„Kierkegaard lebte genau in der Zeit, die Habermas so preist: Cafés und Zeitungen waren in ganz Europa auf dem Vormarsch, eine neue demokratische Öffentlichkeit bildete sich heraus. Kierkegaard aber machte es zunehmend Sorgen, dass immer mehr Meinungen im Umlauf waren, dass es allzu leicht war, Menschen für beliebige Anliegen zusammen zu trommeln, dass niemand sich irgendeiner Sache tief verpflichtet fühlte.“ ( aus „Das Unbehagen an der digitalen Macht“ Faz.net)
„Ist das Internet ein Medium der Emanzipation und des Umsturzes – oder ein Werkzeug der Kontrolle und der Unterdrückung?“, fragen sich Clay Shirky und Evgeny Morozov auf Faz-net. Die Doppeldeutigkeit der modernen Medien ist bekannt, einerseits kann jeder/jede sich an der Debatte beteiligen und beliebig Informationen in Umlauf setzen, andererseits, trägt die allgemeine Meinungsinflation nicht auch gleichzeitig zur Atomisierung der Einzelnen bei?
„Ist die gleichzeitig zu beobachtende politische Demobilisierung der Straße ein Zufall und die Facebook-Demo-Gruppe wirklich ein relevanter Ersatz?“ könnte man fragen. „Was ist ein Tick mit dem Finger zum „Teilen“ im Vergleich zu den Anstrengungen echter Solidarität?“ könnte man argwöhnen. Zweifel über die Qualität von virtuellen „Freunden“ und die praktischen Mobilisierungsmöglichkeiten sind in der Facebook-Welt angebracht, zweifellos gegeben sind alleine die neuen Möglichkeiten der Überwachung und Kommerzialisierung sozialer Zusammenhänge.

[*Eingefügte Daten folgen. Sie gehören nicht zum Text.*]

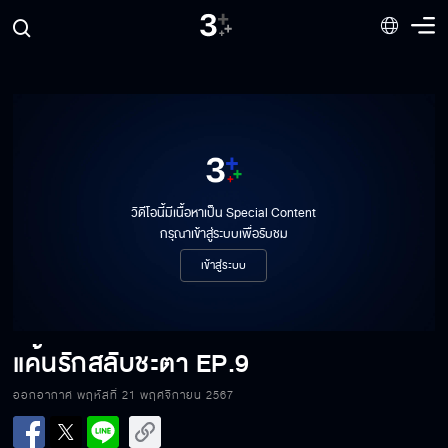
วิดีโอนี้มีเนื้อหาเป็น Special Content
กรุณาเข้าสู่ระบบเพื่อรับชม
เข้าสู่ระบบ
แค้นรักสลับชะตา
EP.9
ออกอากาศ พฤหัสที่ 21 พฤศจิกายน 2567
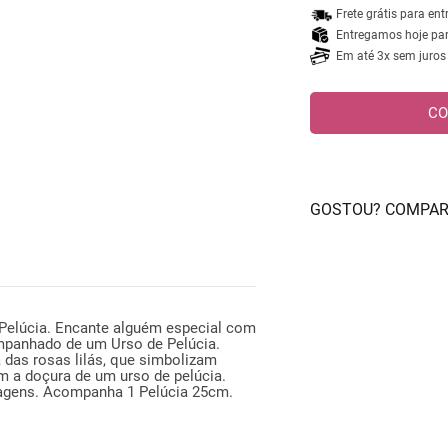
Frete grátis para en
Entregamos hoje para
Em até 3x sem juros
CO
GOSTOU? COMPAR
Pelúcia. Encante alguém especial com
mpanhado de um Urso de Pelúcia.
 das rosas lilás, que simbolizam
m a doçura de um urso de pelúcia.
agens. Acompanha 1 Pelúcia 25cm.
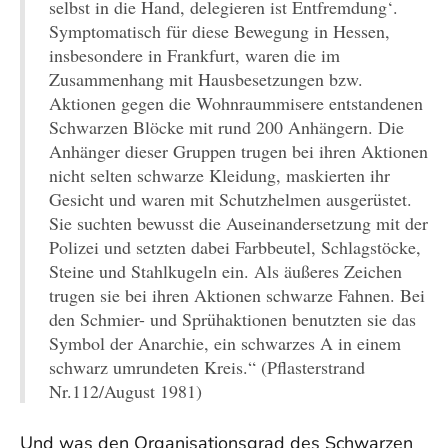
selbst in die Hand, delegieren ist Entfremdung‘.
Symptomatisch für diese Bewegung in Hessen,
insbesondere in Frankfurt, waren die im
Zusammenhang mit Hausbesetzungen bzw.
Aktionen gegen die Wohnraummisere entstandenen
Schwarzen Blöcke mit rund 200 Anhängern. Die
Anhänger dieser Gruppen trugen bei ihren Aktionen
nicht selten schwarze Kleidung, maskierten ihr
Gesicht und waren mit Schutzhelmen ausgerüstet.
Sie suchten bewusst die Auseinandersetzung mit der
Polizei und setzten dabei Farbbeutel, Schlagstöcke,
Steine und Stahlkugeln ein. Als äußeres Zeichen
trugen sie bei ihren Aktionen schwarze Fahnen. Bei
den Schmier- und Sprühaktionen benutzten sie das
Symbol der Anarchie, ein schwarzes A in einem
schwarz umrundeten Kreis.“ (Pflasterstrand
Nr.112/August 1981)
Und was den Organisationsgrad des Schwarzen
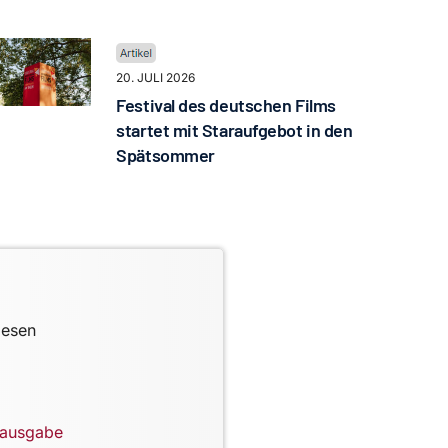
20. JULI 2026
Festival des deutschen Films
startet mit Staraufgebot in den
Spätsommer
lesen
lausgabe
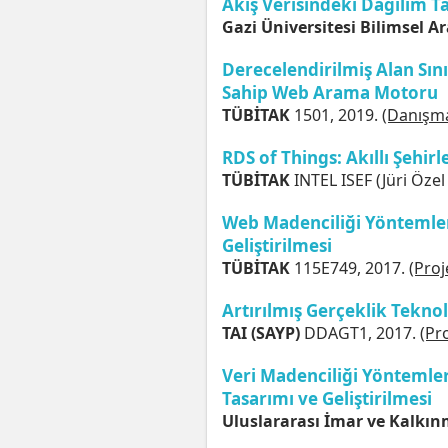
Akış Verisindeki Dağılım 
Gazi Üniversitesi Bilimsel Ar
Derecelendirilmiş Alan Sın
Sahip Web Arama Motoru
TÜBİTAK
1501, 2019.
(Danışm
RDS of Things: Akıllı Şehirl
TÜBİTAK
INTEL ISEF (Jüri Özel
Web Madenciliği Yöntemler
Geliştirilmesi
TÜBİTAK
115E749, 2017.
(Pro
Artırılmış Gerçeklik Teknol
TAI (SAYP)
DDAGT1, 2017.
(Pr
Veri Madenciliği Yöntemleri
Tasarımı ve Geliştirilmesi
Uluslararası İmar ve Kalkı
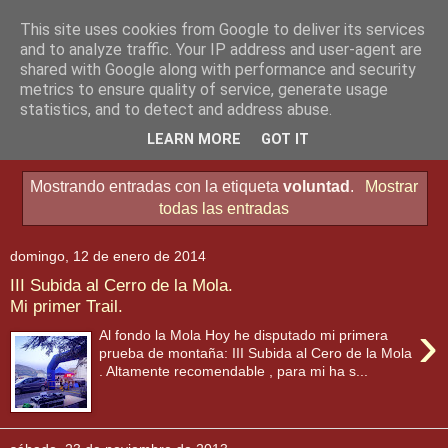
This site uses cookies from Google to deliver its services
and to analyze traffic. Your IP address and user-agent are
shared with Google along with performance and security
metrics to ensure quality of service, generate usage
statistics, and to detect and address abuse.
▼
LEARN MORE
GOT IT
Mostrando entradas con la etiqueta
voluntad
.
Mostrar
todas las entradas
domingo, 12 de enero de 2014
III Subida al Cerro de la Mola.
Mi primer Trail.
›
Al fondo la Mola Hoy he disputado mi primera
prueba de montaña: III Subida al Cero de la Mola
. Altamente recomendable , para mi ha s...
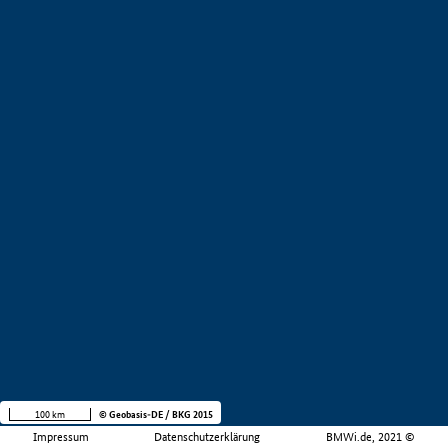
100 km
© Geobasis-DE / BKG 2015
Impressum
Datenschutzerklärung
BMWi.de, 2021 ©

Aber, und das ist die angesprochene Doppeldeutigkeit, es ergeben sich eben auch neue Möglichkeiten der sozialen Koordination, von China über den Iran bis Island.
Die Frage dürfte sein, wie und mit welcher Philosophie man im Dickicht der neuen Medien die Unterscheidungsmöglichkeiten und die eigene Urteilskraft bewahrt. Die Trennlinie zwischen Information und Wissen ziehen zu können, entscheidet über die Qualität geistiger Auseinandersetzungen. Jean Christophe Rufin hat auf der Lit.Cologne in Köln das Problem so auf den Punkt gebracht: die Überflutung der Gesellschaft mit Information ist die beste Zensur. Nicht nur das, die „unvergessliche“ Google-Akte, zu der jedermann/frau beitragen kann, hat längst die alte, handgeschriebene Stasi-Akte rechts überholt, mitsamt den subtilen Möglichkeiten eines „privatisierten Verfassungsschutzes“. Nirgendwo besser als im Netz lässt sich, wie das so schön bei der guten alten ADN hieß, „mit Tatsachen agitieren“. Aber, auch nirgendwo kann man besser alternative Meinungen einholen, die in den kapitalintensiven Mainstreammedien kaum noch Gehör finden.
Wie allgemein bei der Bewertung von technologischen Errungenschaften scheitern die gewohnten Muster von „gut“ und „böse“, berühren sich die Möglichkeit der „Befreiung“ und „Versklavung“ gleichermaßen und damit bleibt eine gelassene Haltung wohl die einzig mögliche Verhaltung.